Aim of the exercise: Write out all of the data below word for word, but leave out the pictures.

Start of Data records

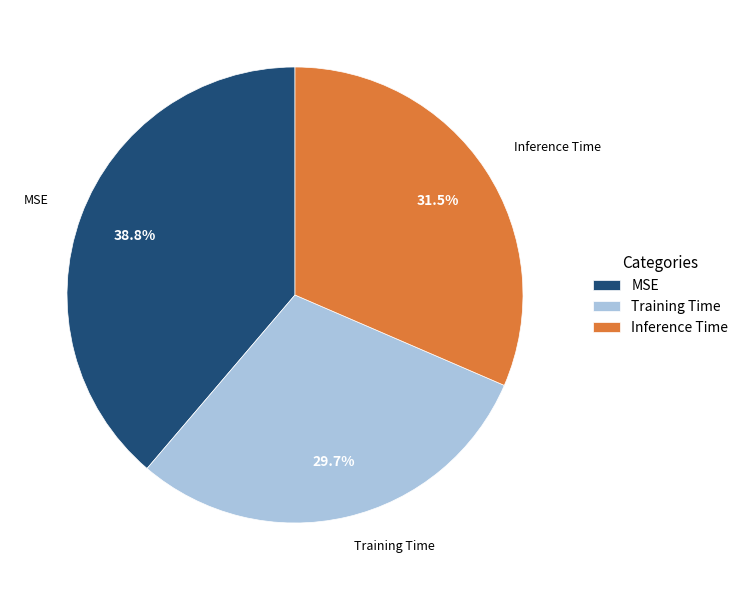

To the nearest percent, what percentage of the pie is Training Time?

30%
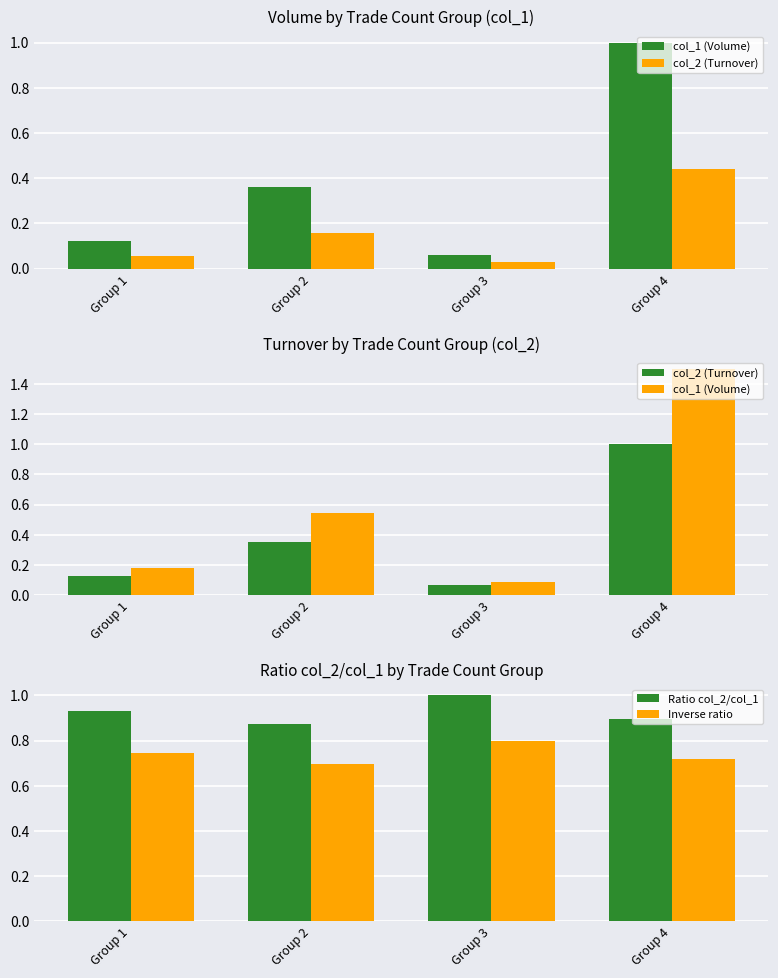

At which label does Inverse ratio reach its minimum?

Group 2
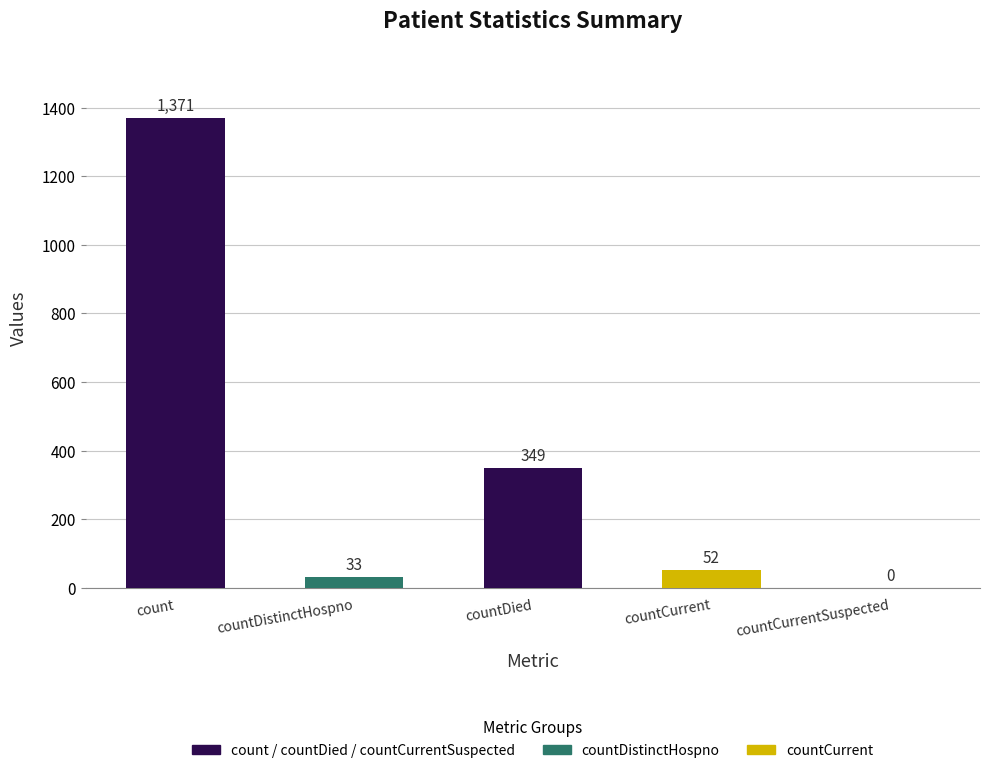

The value at count is 2444. True or false?

False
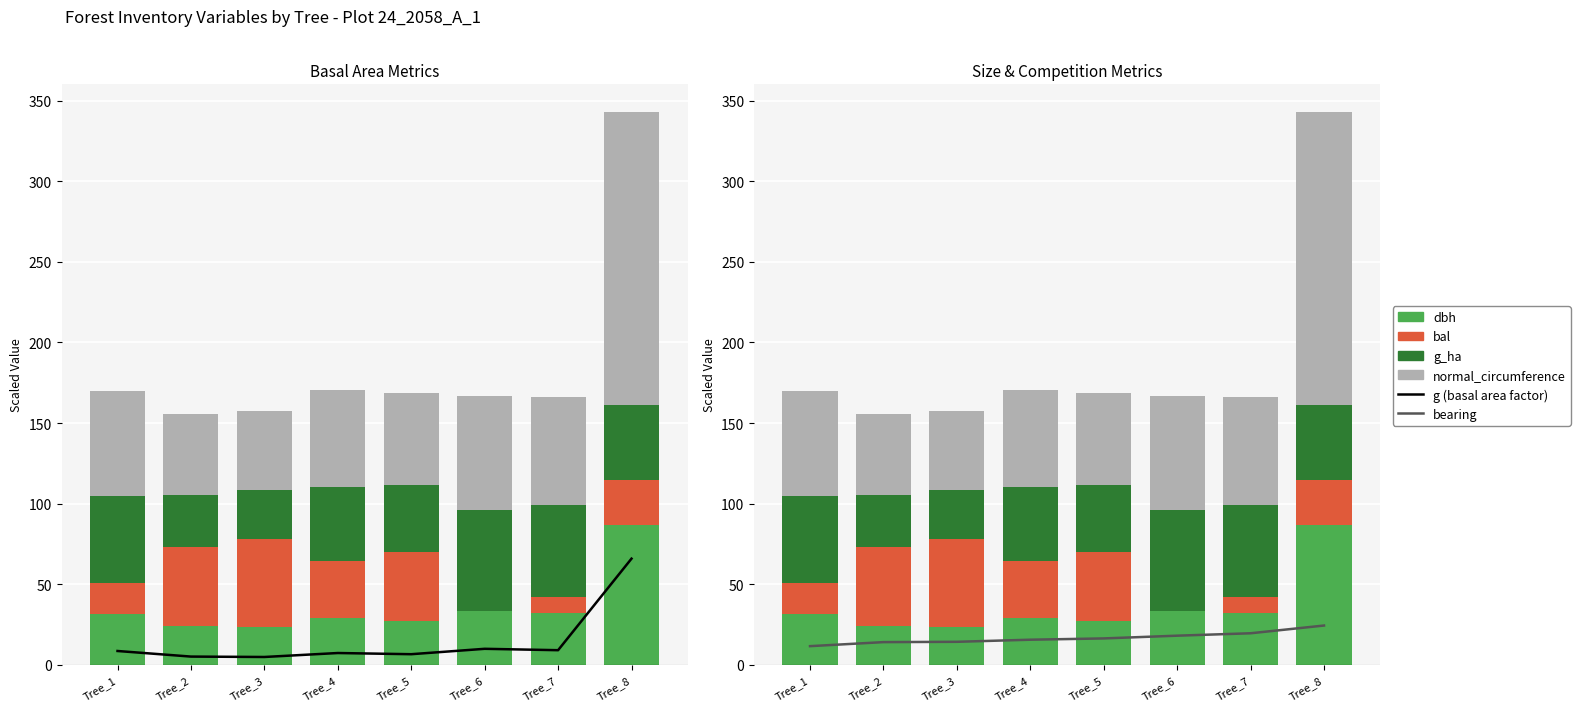

Is it true that bal equals 45.6 at Tree_8?

False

End of Data records

Response to the task:
To the nearest percent, what percentage of the pie is Training Time?

30%

At which label does Inverse ratio reach its minimum?

Group 2

The value at count is 2444. True or false?

False

Is it true that bal equals 45.6 at Tree_8?

False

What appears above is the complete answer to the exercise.